(Exercise description):
Quote the lines below word for word.

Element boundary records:
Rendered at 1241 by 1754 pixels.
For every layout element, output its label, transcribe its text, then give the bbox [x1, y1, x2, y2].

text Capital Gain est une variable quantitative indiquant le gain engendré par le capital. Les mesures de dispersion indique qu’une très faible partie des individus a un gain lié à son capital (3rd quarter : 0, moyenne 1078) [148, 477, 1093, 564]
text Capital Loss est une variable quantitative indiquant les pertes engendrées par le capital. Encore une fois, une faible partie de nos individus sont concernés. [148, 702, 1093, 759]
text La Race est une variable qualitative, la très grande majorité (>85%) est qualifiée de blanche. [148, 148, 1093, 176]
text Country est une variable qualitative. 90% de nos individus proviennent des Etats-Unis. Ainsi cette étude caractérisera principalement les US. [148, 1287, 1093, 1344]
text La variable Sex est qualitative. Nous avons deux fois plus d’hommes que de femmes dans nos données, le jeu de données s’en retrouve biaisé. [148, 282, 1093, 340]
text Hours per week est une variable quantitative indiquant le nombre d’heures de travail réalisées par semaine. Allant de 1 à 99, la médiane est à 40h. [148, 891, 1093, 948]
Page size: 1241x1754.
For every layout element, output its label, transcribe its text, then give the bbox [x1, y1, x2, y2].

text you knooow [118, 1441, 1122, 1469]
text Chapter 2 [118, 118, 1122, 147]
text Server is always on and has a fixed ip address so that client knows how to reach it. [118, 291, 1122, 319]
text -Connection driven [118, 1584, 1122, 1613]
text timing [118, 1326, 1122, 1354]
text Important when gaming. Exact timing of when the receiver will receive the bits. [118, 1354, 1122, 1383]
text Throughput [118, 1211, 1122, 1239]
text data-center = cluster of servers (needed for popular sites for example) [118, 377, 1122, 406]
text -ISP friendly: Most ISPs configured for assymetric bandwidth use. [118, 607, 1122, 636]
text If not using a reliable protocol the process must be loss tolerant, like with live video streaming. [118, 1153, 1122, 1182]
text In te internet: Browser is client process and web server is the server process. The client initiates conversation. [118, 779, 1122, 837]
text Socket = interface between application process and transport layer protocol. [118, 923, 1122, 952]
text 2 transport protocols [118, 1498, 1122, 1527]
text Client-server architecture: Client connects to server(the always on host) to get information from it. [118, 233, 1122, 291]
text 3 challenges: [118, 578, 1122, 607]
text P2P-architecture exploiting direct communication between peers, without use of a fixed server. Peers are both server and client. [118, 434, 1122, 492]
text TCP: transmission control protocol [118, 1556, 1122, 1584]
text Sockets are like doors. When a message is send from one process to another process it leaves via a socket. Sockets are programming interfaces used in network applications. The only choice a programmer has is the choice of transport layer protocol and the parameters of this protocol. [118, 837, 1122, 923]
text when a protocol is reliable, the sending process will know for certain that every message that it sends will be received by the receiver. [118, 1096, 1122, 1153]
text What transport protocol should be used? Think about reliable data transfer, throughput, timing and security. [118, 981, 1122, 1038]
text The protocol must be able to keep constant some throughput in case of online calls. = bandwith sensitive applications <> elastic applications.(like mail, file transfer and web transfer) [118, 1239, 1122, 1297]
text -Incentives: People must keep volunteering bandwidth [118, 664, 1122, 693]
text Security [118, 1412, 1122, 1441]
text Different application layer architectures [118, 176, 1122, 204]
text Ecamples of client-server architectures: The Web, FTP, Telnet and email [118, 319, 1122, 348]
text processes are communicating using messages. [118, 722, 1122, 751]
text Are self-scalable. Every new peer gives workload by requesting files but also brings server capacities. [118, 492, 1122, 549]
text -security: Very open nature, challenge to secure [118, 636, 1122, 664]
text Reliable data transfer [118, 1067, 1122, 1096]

(Task answer):
Rendered at 1241 by 1754 pixels.
For every layout element, output its label, transcribe its text, then give the bbox [x1, y1, x2, y2].

text Capital Gain est une variable quantitative indiquant le gain engendré par le capital. Les mesures de dispersion indique qu’une très faible partie des individus a un gain lié à son capital (3rd quarter : 0, moyenne 1078) [148, 477, 1093, 564]
text Capital Loss est une variable quantitative indiquant les pertes engendrées par le capital. Encore une fois, une faible partie de nos individus sont concernés. [148, 702, 1093, 759]
text La Race est une variable qualitative, la très grande majorité (>85%) est qualifiée de blanche. [148, 148, 1093, 176]
text Country est une variable qualitative. 90% de nos individus proviennent des Etats-Unis. Ainsi cette étude caractérisera principalement les US. [148, 1287, 1093, 1344]
text La variable Sex est qualitative. Nous avons deux fois plus d’hommes que de femmes dans nos données, le jeu de données s’en retrouve biaisé. [148, 282, 1093, 340]
text Hours per week est une variable quantitative indiquant le nombre d’heures de travail réalisées par semaine. Allant de 1 à 99, la médiane est à 40h. [148, 891, 1093, 948]
Page size: 1241x1754.
For every layout element, output its label, transcribe its text, then give the bbox [x1, y1, x2, y2].

text you knooow [118, 1441, 1122, 1469]
text Chapter 2 [118, 118, 1122, 147]
text Server is always on and has a fixed ip address so that client knows how to reach it. [118, 291, 1122, 319]
text -Connection driven [118, 1584, 1122, 1613]
text timing [118, 1326, 1122, 1354]
text Important when gaming. Exact timing of when the receiver will receive the bits. [118, 1354, 1122, 1383]
text Throughput [118, 1211, 1122, 1239]
text data-center = cluster of servers (needed for popular sites for example) [118, 377, 1122, 406]
text -ISP friendly: Most ISPs configured for assymetric bandwidth use. [118, 607, 1122, 636]
text If not using a reliable protocol the process must be loss tolerant, like with live video streaming. [118, 1153, 1122, 1182]
text In te internet: Browser is client process and web server is the server process. The client initiates conversation. [118, 779, 1122, 837]
text Socket = interface between application process and transport layer protocol. [118, 923, 1122, 952]
text 2 transport protocols [118, 1498, 1122, 1527]
text Client-server architecture: Client connects to server(the always on host) to get information from it. [118, 233, 1122, 291]
text 3 challenges: [118, 578, 1122, 607]
text P2P-architecture exploiting direct communication between peers, without use of a fixed server. Peers are both server and client. [118, 434, 1122, 492]
text TCP: transmission control protocol [118, 1556, 1122, 1584]
text Sockets are like doors. When a message is send from one process to another process it leaves via a socket. Sockets are programming interfaces used in network applications. The only choice a programmer has is the choice of transport layer protocol and the parameters of this protocol. [118, 837, 1122, 923]
text when a protocol is reliable, the sending process will know for certain that every message that it sends will be received by the receiver. [118, 1096, 1122, 1153]
text What transport protocol should be used? Think about reliable data transfer, throughput, timing and security. [118, 981, 1122, 1038]
text The protocol must be able to keep constant some throughput in case of online calls. = bandwith sensitive applications <> elastic applications.(like mail, file transfer and web transfer) [118, 1239, 1122, 1297]
text -Incentives: People must keep volunteering bandwidth [118, 664, 1122, 693]
text Security [118, 1412, 1122, 1441]
text Different application layer architectures [118, 176, 1122, 204]
text Ecamples of client-server architectures: The Web, FTP, Telnet and email [118, 319, 1122, 348]
text processes are communicating using messages. [118, 722, 1122, 751]
text Are self-scalable. Every new peer gives workload by requesting files but also brings server capacities. [118, 492, 1122, 549]
text -security: Very open nature, challenge to secure [118, 636, 1122, 664]
text Reliable data transfer [118, 1067, 1122, 1096]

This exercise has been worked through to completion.